From the earliest days of his presidential campaign, there has been an air of authoritarianism around the man who now occupies the Oval Office. But over the past few weeks, as Donald Trump approached and then passed his 100th day in office with campaign promises unfulfilled and no credible claim to major legislative accomplishments, his administration’s nods toward anti-democratic values have been coming faster and faster.
Over the weekend, the White House announced that Trump had a warm phone call with Rodrigo Duterte, the president of the Philippines, in which the two leaders discussed, among other things, Duterte’s war on drugs. Trump has praised Duterte’s efforts to rid his country of drugs in the past, but the program is viewed with horror by international human rights organizations. Its hallmark has been the extrajudicial executions of thousands of people, with Duterte’s blessing, by the police. Duterte himself has admitted to personally murdering drug suspects in the past.
The call ended with Trump inviting his Philippine counterpart to visit the White House.
It was not the first time that Trump has tried to cozy up to foreign leaders who have violated human rights and international laws to consolidate their power. His admiration for Vladimir Putin of Russia, for example, was well-documented during the presidential campaign.
In an interview with the Washington Examiner columnist Salena Zito, published Monday, Trump discussed his meeting with Egyptian President Abdel Fattah el-Sisi, a former Army General who took over the country in a coup d’etat in 2013 and has since been accused of a raft of human rights abuses. At the time, el-Sissi’s government was holding American aid worker Aya Hijazi prisoner on charges that international human rights groups dismissed as ridiculous.
Trump said he told el-Sissi “it would be a great honor” for the United States if the Egyptian authorities released Hijazi. Late in April, the Egyptian government did just that. While it was clearly a positive for her, it was, to say the least, different for a US president to describe the release of an unjustly held prisoner by a foreign power as an “honor.”
Trump also notably called and congratulated Turkish President Recep Tayyip Erdogan last month after a referendum in that country granted him what amount to dictatorial powers allowing him to bypass the country’s legislators entirely.
In an interview over the weekend, Trump gave the impression that he wouldn’t be averse to changing the rules in the US, to make it more difficult for a minority in Congress to impede the changes to US policy that he has been trying to enact.
“It’s a very rough system -- it’s an archaic system,” he told Martha McCallum of Fox News. “You look at the rules of the Senate, even the rules of the House, but the rules of the Senate and some of the things you have to go through, it’s really a bad thing for the country in my opinion. They are archaic rules. Maybe at some point, we’re going to have to take those rules on because for the good of the nation things are going to have to be different.”
He added, “Decisions that nobody wanted are made because of archaic rules.

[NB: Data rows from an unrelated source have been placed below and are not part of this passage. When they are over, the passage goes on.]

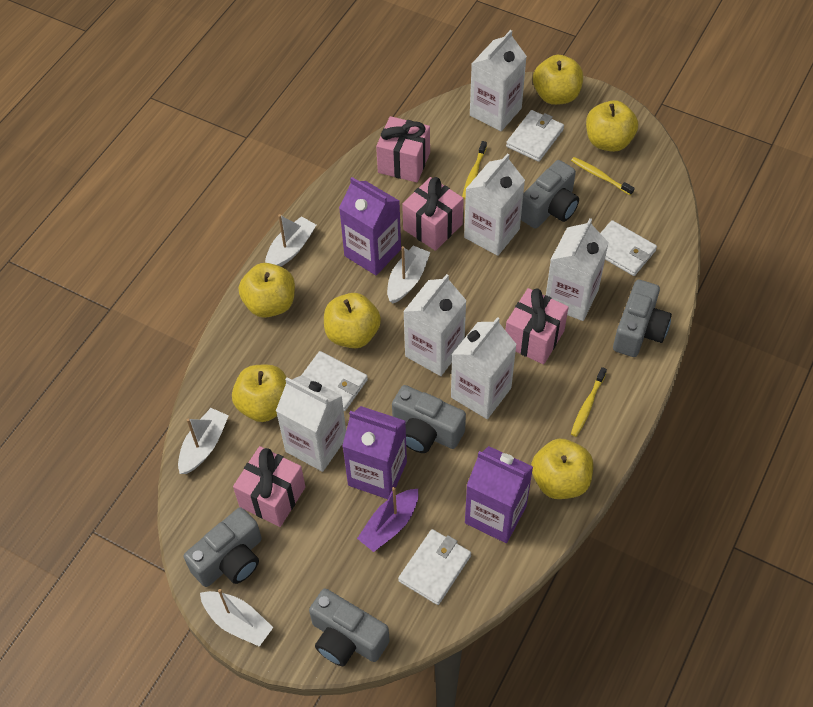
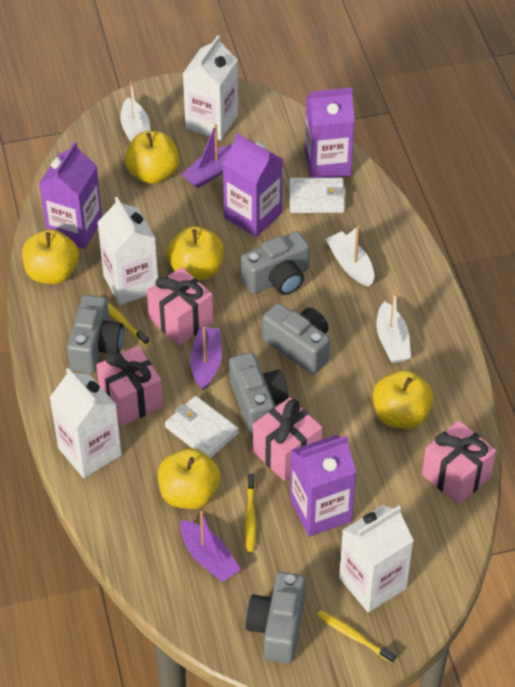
purple boat: 1 -> 3
purple carton: 3 -> 4
white boat: 4 -> 3
white carton: 6 -> 4
white wallet: 4 -> 2
yellow apple: 6 -> 5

That’s something that I think we’re going to have to change.
Then, at a rally on Saturday marking his 100th day, Trump returned to another topic that has made civil liberties advocates nervous: the idea of curtailing First Amendment rights. He has long railed at the news media for what he insists are false stories about him, and on Saturday he revisited his suggestion that his administration might try to make it easier to sue news organizations.
Trump typically puts it in the context of toughening up libel laws, even though libel is covered under state, not federal law. That, however, isn’t stopping members of his administration from discussing it.
“I think it's something that we’ve looked at,” White House Chief of Staff Reince Priebus said in an appearance on ABC on Sunday. “How that gets executed or whether that goes anywhere is a different story.”
Priebus also said that the administration wants the media “to be more responsible with how they report the news.”
He also nodded toward the possibility of banning another type of speech that Trump disagrees with: flag burning. Trump suggested Saturday that people who burn the US flag should be imprisoned and possibly have their citizenship revoked.
While many people find it reprehensible to desecrate an American flag, the Supreme Court has ruled -- twice -- that while it may be distasteful, it is a form of constitutionally-protected speech.
But that apparently stops neither Trump nor his advisers from considering it.
“People need to stand up for our flag,” Priebus said. “You know, the one thing that we have in common as Americans is our American flag. And I think it's something that, again, is probably going to get looked at.”
In this case, however, Priebus hinted at the possibility that, at least on the flag burning issue, what we’re seeing is less creeping authoritarianism than it is cynical political opportunism. “It's a 70 percent issue in this country,” Priebus said. “He wins every day and twice on Sunday on our flag.”